Gone, but not forgotten

Wednesday, January 28th, 2009

 Hungary; Budapest; Terror House

Unequivocal…

History is very much alive in this part of the world. A couple of decades is nothing, and even if the teenagers of today don’t remember Communism, their parents do. And while some countries try to move on as quickly as possible, glossing over the past with a ’sleeping dogs lie’ attitude, others take time to remember what went before.

Contrasting with the Slovakian indifference we found in Bratislava, here the excellent Terror House museum not only commemorates the victims – it names the guilty.
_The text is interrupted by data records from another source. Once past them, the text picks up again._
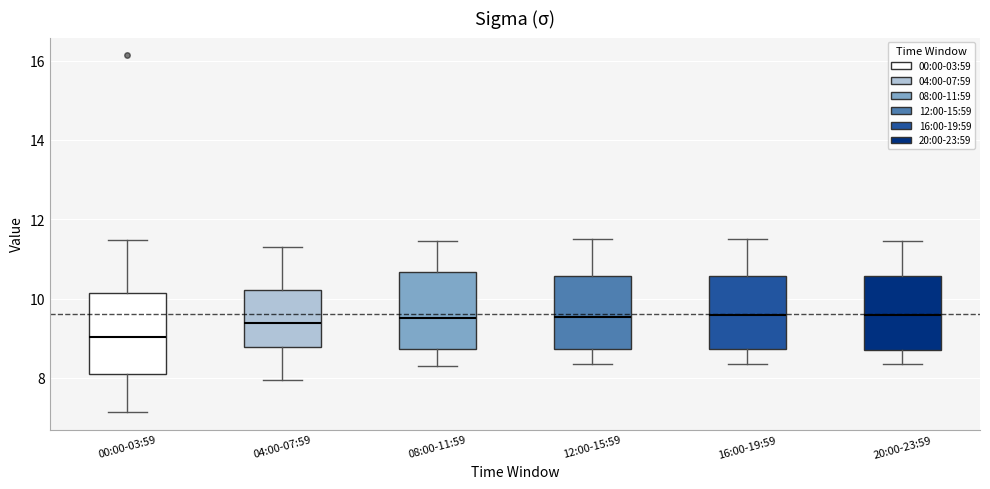

Reading left to right, read every box against the y-axis: the position of its median line, the range the box covers, and the ends of its whiskers. The values are not printed on the chart, so give them approximately, as read against the axis.

00:00-03:59: median 9.0, box 8.2 to 10.2, whiskers 7.2 to 11.4
04:00-07:59: median 9.4, box 8.8 to 10.2, whiskers 8.0 to 11.4
08:00-11:59: median 9.6, box 8.8 to 10.6, whiskers 8.4 to 11.4
12:00-15:59: median 9.6, box 8.8 to 10.6, whiskers 8.4 to 11.6
16:00-19:59: median 9.6, box 8.8 to 10.6, whiskers 8.4 to 11.6
20:00-23:59: median 9.6, box 8.8 to 10.6, whiskers 8.4 to 11.4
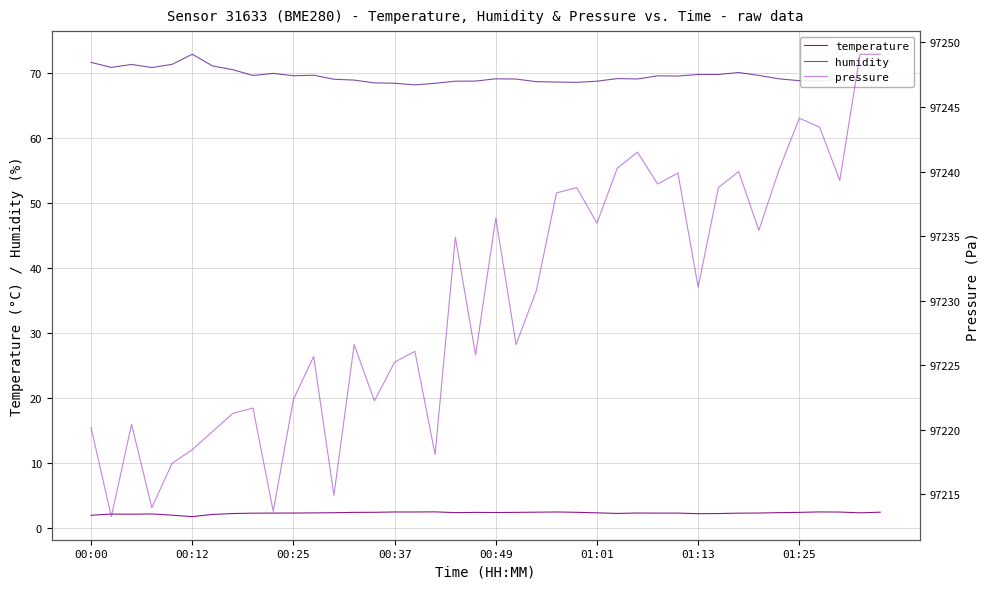

How many categories are shown in the chart?

40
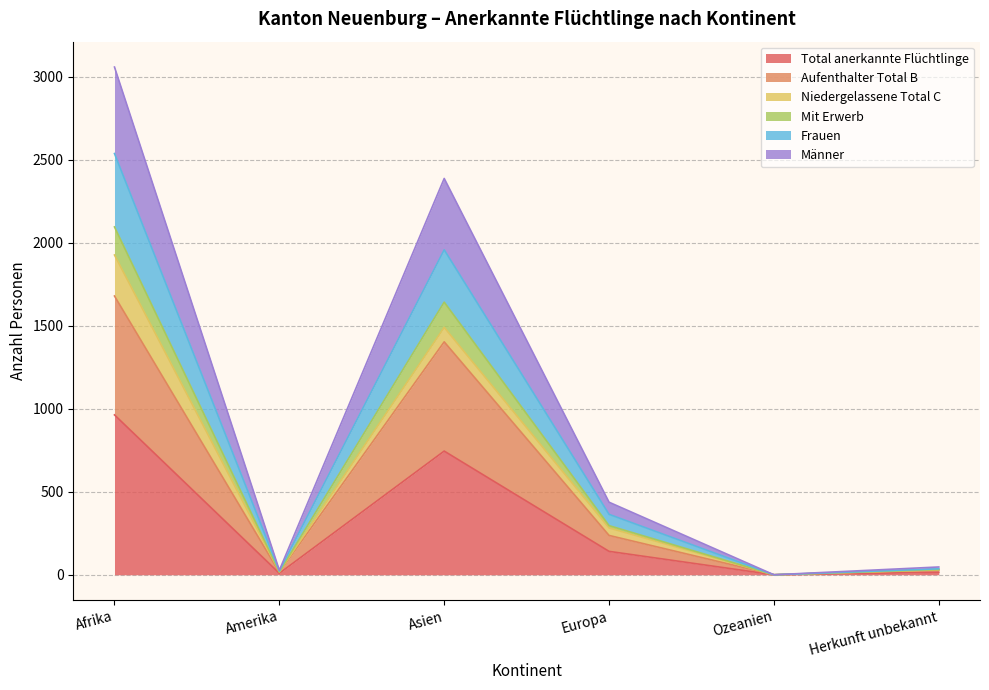

Where is Total anerkannte Flüchtlinge nearest to the value 481?

Asien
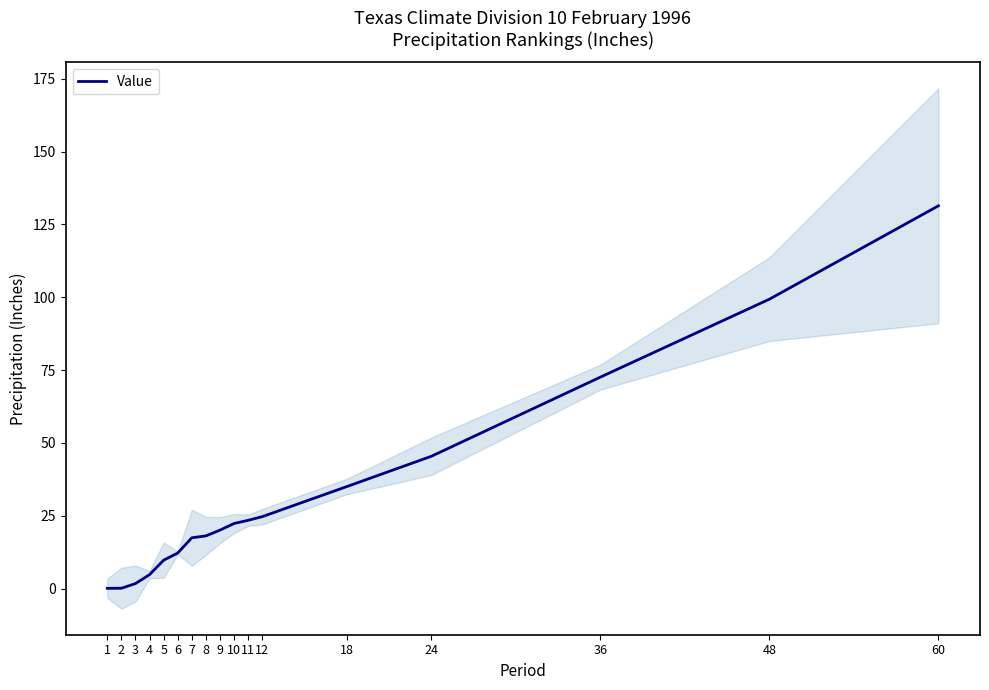

What is the greatest value displayed?

131.4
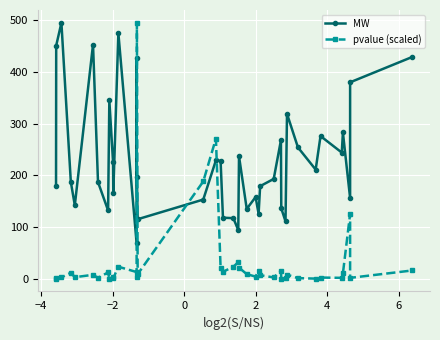

In MW, how many points are higher than both neighbors (excluding endpoints)?

12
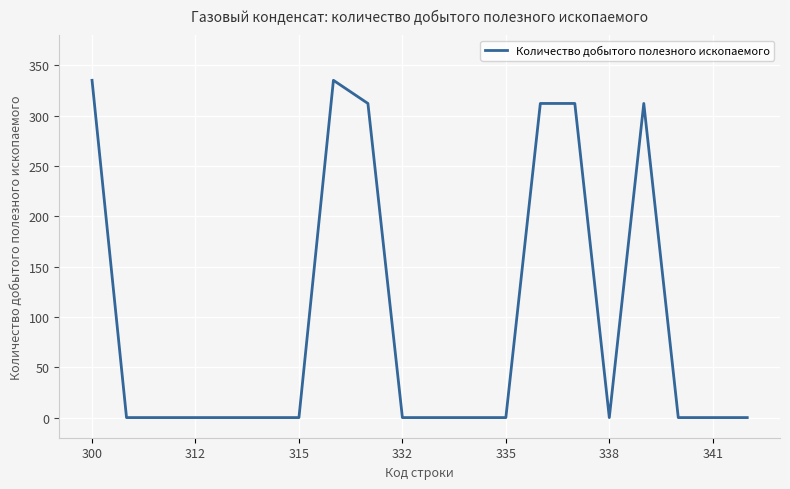

What is the difference between the maximum and minimum values?

335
From the menacing Soviet tank which sits under victims’ mug-shots, to the chapel-like cellar which contains their names, the moving exhibition tells reminds us not to forget the victims of one of the Eastern Bloc’s relatively moderate regimes. The museum is situated in the very building where the Secret Police of both Nazi and Soviet regimes operated, and it rams home the point that Fascism and Communism were but different brands of the same kind of systemic oppression and control.

But surprisingly, another wall names and shames some of the torturers. Or perhaps that’s not surprising. Perhaps what’s surprising is that there isn’t more of this in the other countries we visited. Is this testament to the power of forgiveness, or an indication of unfinished business and a lack of lustration? Only time will tell.